What you should write out is every line from the one containing "OFFICE OF THE GOVERNOR" to the end of the data, exactly and with nothing else.
--------------------------------
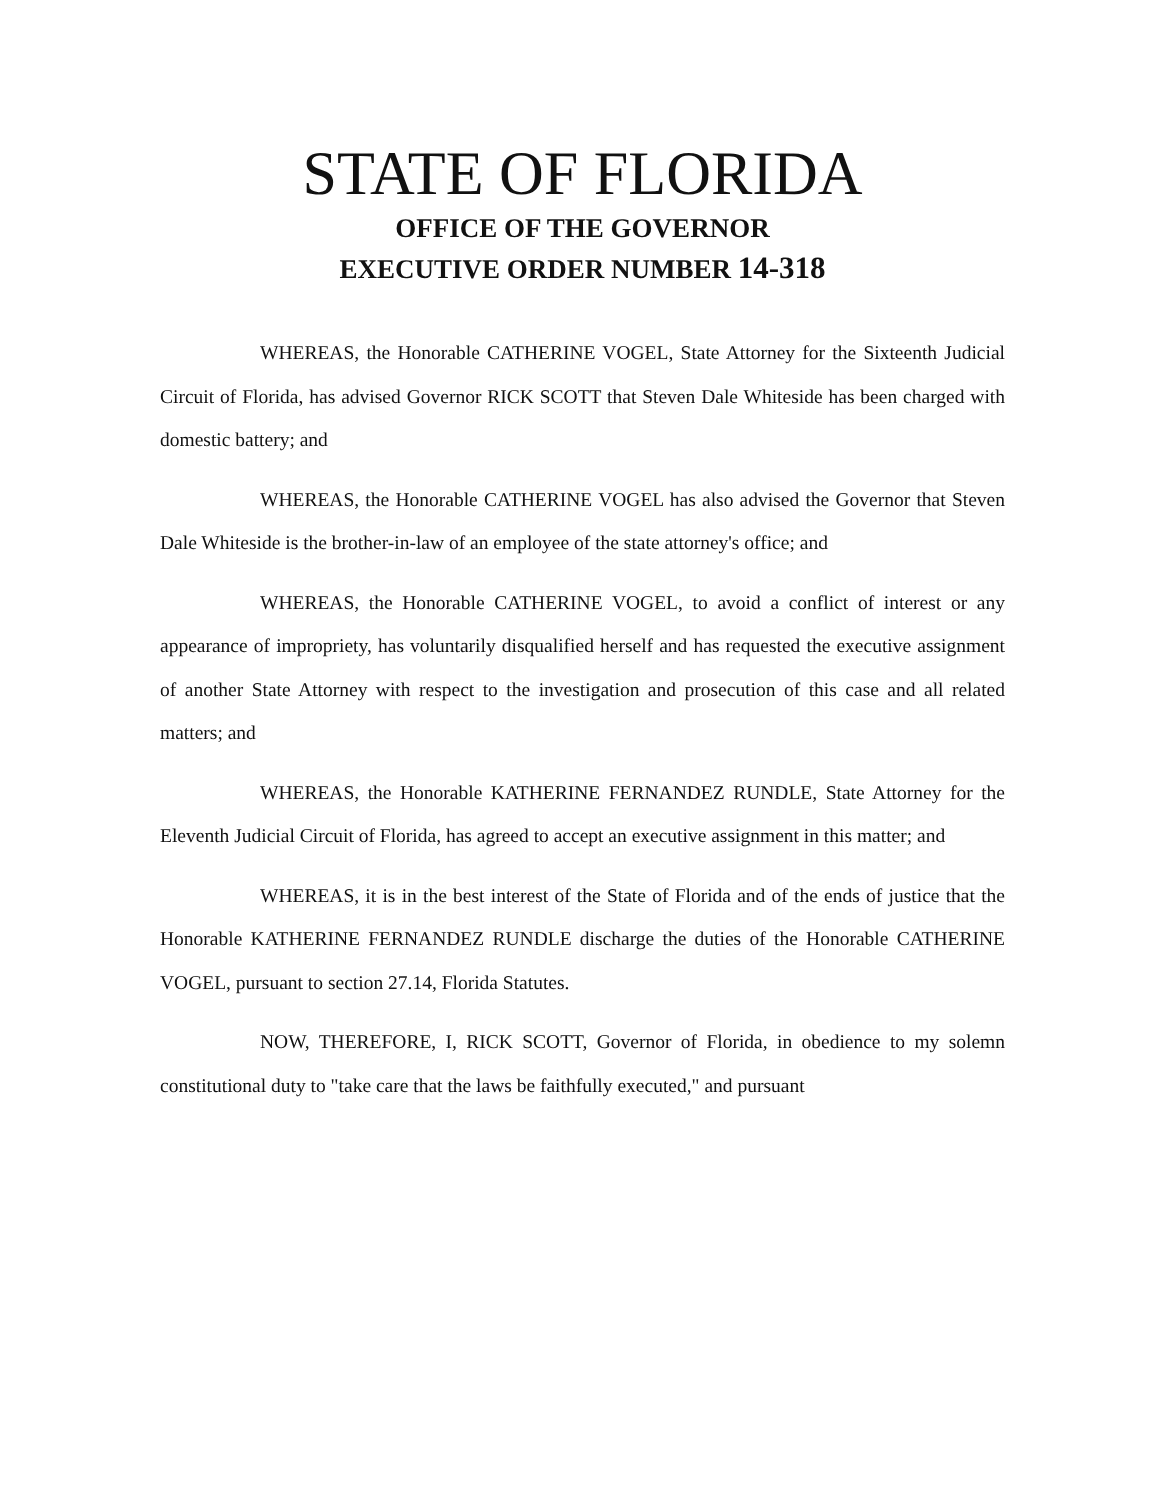STATE OF FLORIDA
OFFICE OF THE GOVERNOR
EXECUTIVE ORDER NUMBER 14-318
WHEREAS, the Honorable CATHERINE VOGEL, State Attorney for the Sixteenth Judicial Circuit of Florida, has advised Governor RICK SCOTT that Steven Dale Whiteside has been charged with domestic battery; and
WHEREAS, the Honorable CATHERINE VOGEL has also advised the Governor that Steven Dale Whiteside is the brother-in-law of an employee of the state attorney's office; and
WHEREAS, the Honorable CATHERINE VOGEL, to avoid a conflict of interest or any appearance of impropriety, has voluntarily disqualified herself and has requested the executive assignment of another State Attorney with respect to the investigation and prosecution of this case and all related matters; and
WHEREAS, the Honorable KATHERINE FERNANDEZ RUNDLE, State Attorney for the Eleventh Judicial Circuit of Florida, has agreed to accept an executive assignment in this matter; and
WHEREAS, it is in the best interest of the State of Florida and of the ends of justice that the Honorable KATHERINE FERNANDEZ RUNDLE discharge the duties of the Honorable CATHERINE VOGEL, pursuant to section 27.14, Florida Statutes.
NOW, THEREFORE, I, RICK SCOTT, Governor of Florida, in obedience to my solemn constitutional duty to "take care that the laws be faithfully executed," and pursuant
--------------------------------
◆ EXERCISE OUTPUT:
OFFICE OF THE GOVERNOR
EXECUTIVE ORDER NUMBER 14-318
WHEREAS, the Honorable CATHERINE VOGEL, State Attorney for the Sixteenth Judicial Circuit of Florida, has advised Governor RICK SCOTT that Steven Dale Whiteside has been charged with domestic battery; and
WHEREAS, the Honorable CATHERINE VOGEL has also advised the Governor that Steven Dale Whiteside is the brother-in-law of an employee of the state attorney's office; and
WHEREAS, the Honorable CATHERINE VOGEL, to avoid a conflict of interest or any appearance of impropriety, has voluntarily disqualified herself and has requested the executive assignment of another State Attorney with respect to the investigation and prosecution of this case and all related matters; and
WHEREAS, the Honorable KATHERINE FERNANDEZ RUNDLE, State Attorney for the Eleventh Judicial Circuit of Florida, has agreed to accept an executive assignment in this matter; and
WHEREAS, it is in the best interest of the State of Florida and of the ends of justice that the Honorable KATHERINE FERNANDEZ RUNDLE discharge the duties of the Honorable CATHERINE VOGEL, pursuant to section 27.14, Florida Statutes.
NOW, THEREFORE, I, RICK SCOTT, Governor of Florida, in obedience to my solemn constitutional duty to "take care that the laws be faithfully executed," and pursuant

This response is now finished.